IRIN
“Plant doctor” Daniel Lyazi cuts apart a slime-covered cabbage at a farmers’ market in Mukono, central Uganda, where the devastating cassava brown streak disease first was identified in 2004.
“There’s a small caterpillar which is eating the cabbage, and according to me, it’s a diamond-back moth,” he tells farmers who crowd around his table.
Lyazi advises the cabbage grower to switch pesticides and plant some onions as an additional repellent to moths, and he fills out a form with this prescription before turning to the next “patient,” an undersize cassava tuber.
Free “plant clinics” like this one were piloted in Mukono in 2006 and by 2013 had spread to 45 of Uganda’s 112 local government districts, according to the Centre for Agriculture and Bioscience (CABI), based in the United Kingdom.
CABI adopted the term “plant doctor” for the 1,000 agricultural extension workers it has helped train as part of its Plantwise program. Since 2010, Plantwise has set up plant clinics in 24 countries, including three in West Africa and nine in East Africa. In August 2013, it opened 13 in Zambia.
Plant pests and diseases are major threats to food security and livelihoods in most developing countries. Farmers’ need for advice was evident at Lyazi’s clinic in Mukono. During a three-hour session, consultations were nonstop, and 17 farmers were given detailed recommendations, verbally and on “prescription” sheets.

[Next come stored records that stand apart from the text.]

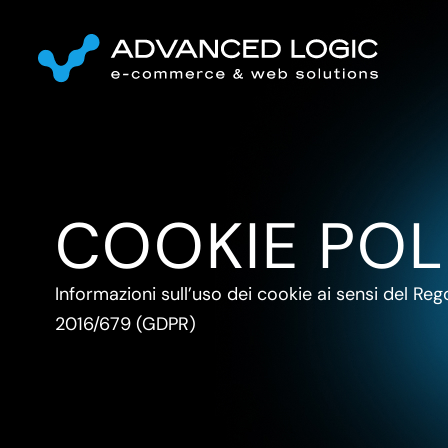
COOKIE POL
Informazioni sull’uso dei cookie ai sensi del R
2016/679 (GDPR)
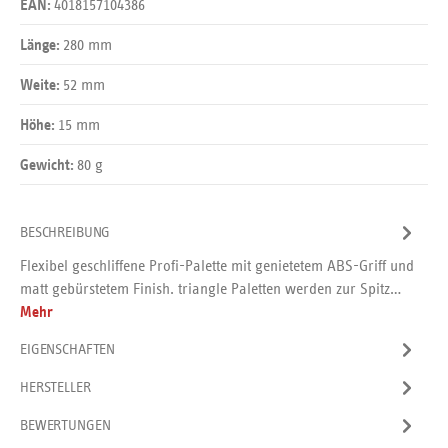
4018157104386
EAN:
280 mm
Länge:
52 mm
Weite:
15 mm
Höhe:
80 g
Gewicht:
BESCHREIBUNG
Flexibel geschliffene Profi-Palette mit genietetem ABS-Griff und
matt gebürstetem Finish. triangle Paletten werden zur Spitz…
Mehr
EIGENSCHAFTEN
HERSTELLER
BEWERTUNGEN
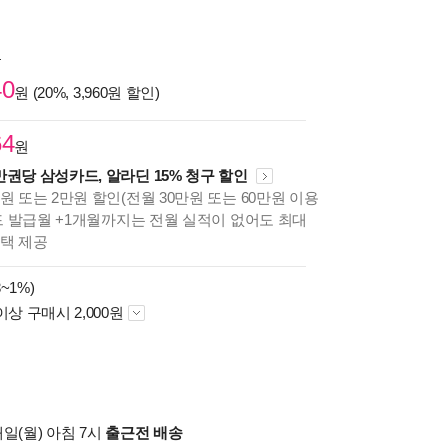
원
40
원 (20%, 3,960원 할인)
64
원
만권당 삼성카드, 알라딘 15% 청구 할인
원 또는 2만원 할인(전월 30만원 또는 60만원 이용
카드 발급월 +1개월까지는 전월 실적이 없어도 최대
혜택 제공
~1%)
이상 구매시 2,000원
일(월) 아침 7시
출근전 배송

Erifazi Mayanja, head of a local farmers’ group, said the clinics are beneficial: “That’s why we have come in great number today, because of the good advice we are getting.’’
There is also an exponential effect of farmers receiving advice at a clinic and passing on the information to neighbors with the same problem, said Misaki Okotel of nongovernmental organization Self Help Africa, a partner with CABI. Plantwise reports that, as of 2013, its doctors had advised 200,000 farmers, and the organization aims to reach 800,000 in 31 countries in 2014.